See also [Cookiecutter Data Science opinion](https://drivendata.github.io/cookiecutter-data-science/#notebooks-are-for-exploration-and-communication).
# Project documentation

In `docs/` directory are Sphinx RST/Markdown files.

To build documentation locally, in your configured environment, you can use `build_docs.sh` script:

```bash
$ ./build_docs.sh
```

Then open `public/index.html` file.

Please read the official [Sphinx documentation](https://www.sphinx-doc.org/en/master/) for more details.

### Github Actions Documentation

By default **Github Actions** pipelines have `documentation` workflow which will build sphinx documentation automatically on main branch - and it will push it to a branch - it can be hosted on **Github Pages** if you enable it.

To access it, you need to enable it, on **Github repository -> Settings -> Pages** page select **Deploy from a branch** and select **gh-pages**. Link will appear here after deployment.

**WARNING:** Only on Github Enterprise you can make it private so only people with repository access can view it.

Please read more about it [here](https://docs.github.com/en/pages/quickstart).
# Semantic version bump

To bump version of the library please use `bump2version` which will update all version strings.

NOTE: Configuration is in `.bumpversion.cfg` and **this is a main file defining version which should be updated only with bump2version**.

For convenience there is bash script which will create commit, to use it call:

img

```bash
# to create a new commit by increasing one semvar:
$ ./bump_version.sh minor
$ ./bump_version.sh major
$ ./bump_version.sh patch
# to see what is going to change run:
$ ./bump_version.sh --dry-run major
```
Script updates **VERSION** file and setup.cfg automatically uses that version.

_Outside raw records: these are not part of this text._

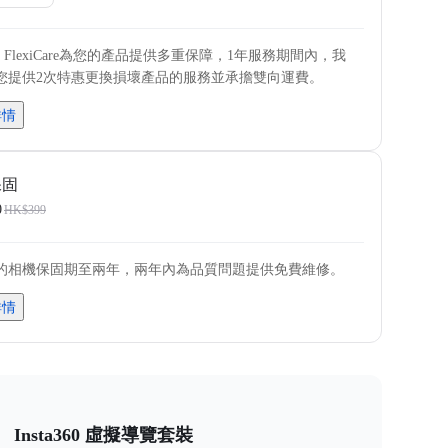
a360 FlexiCare為您的產品提供多重保障，1年服務期間內，我
您提供2次特惠更換損壞產品的服務並承擔雙向運費。
詳情
保固
0
HK$399
的相機保固期至兩年，兩年內為品質問題提供免費維修。
詳情
Insta360 虛擬導覽套裝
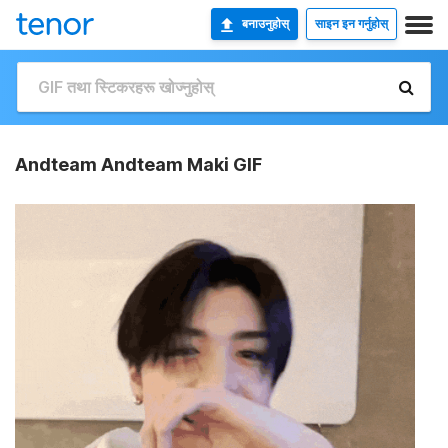
बनाउनुहोस्
साइन इन गर्नुहोस्
Andteam Andteam Maki GIF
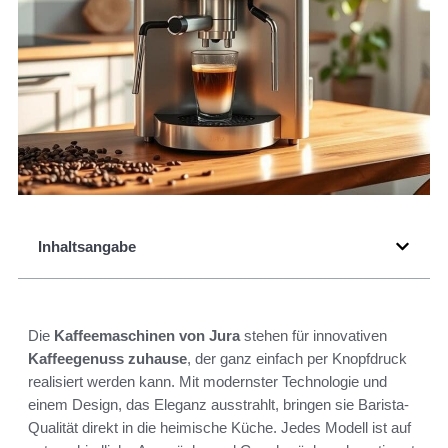
Inhaltsangabe
Die
Kaffeemaschinen von Jura
stehen für innovativen
Kaffeegenuss zuhause
, der ganz einfach per Knopfdruck
realisiert werden kann. Mit modernster Technologie und
einem Design, das Eleganz ausstrahlt, bringen sie Barista-
Qualität direkt in die heimische Küche. Jedes Modell ist auf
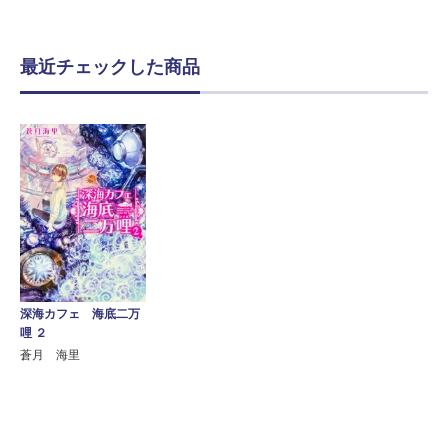
最近チェックした商品
深海カフェ 海底二万
哩 ２
蒼月 海里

You can configure it to update version string in other files as well - please check out the bump2version configuration file.

## Publishing a New Version to PyPI

Follow these steps to build your Python package and upload a new version to PyPI:

1. **Commit the latest changes**
Ensure all your recent changes are committed to your local repository.

2. **Bump the package version**
Run the version bump script:
```bash
./bump_version.sh {minor/major/patch}
```

3. **Commit the version bump**
Add and commit the version change to your repository.

4. **Remove the `dist` directory**
Delete the existing `dist` directory to clean previous builds.

5. **Build the package**
Create the source and wheel distributions using the `build` package:
```bash
python -m build
```

6. **Publish the package**
Upload the new version to PyPI using Twine:
```bash
twine upload dist/*
```

7. **Push to the remote GitHub repository**
Push all your commits to the remote repository.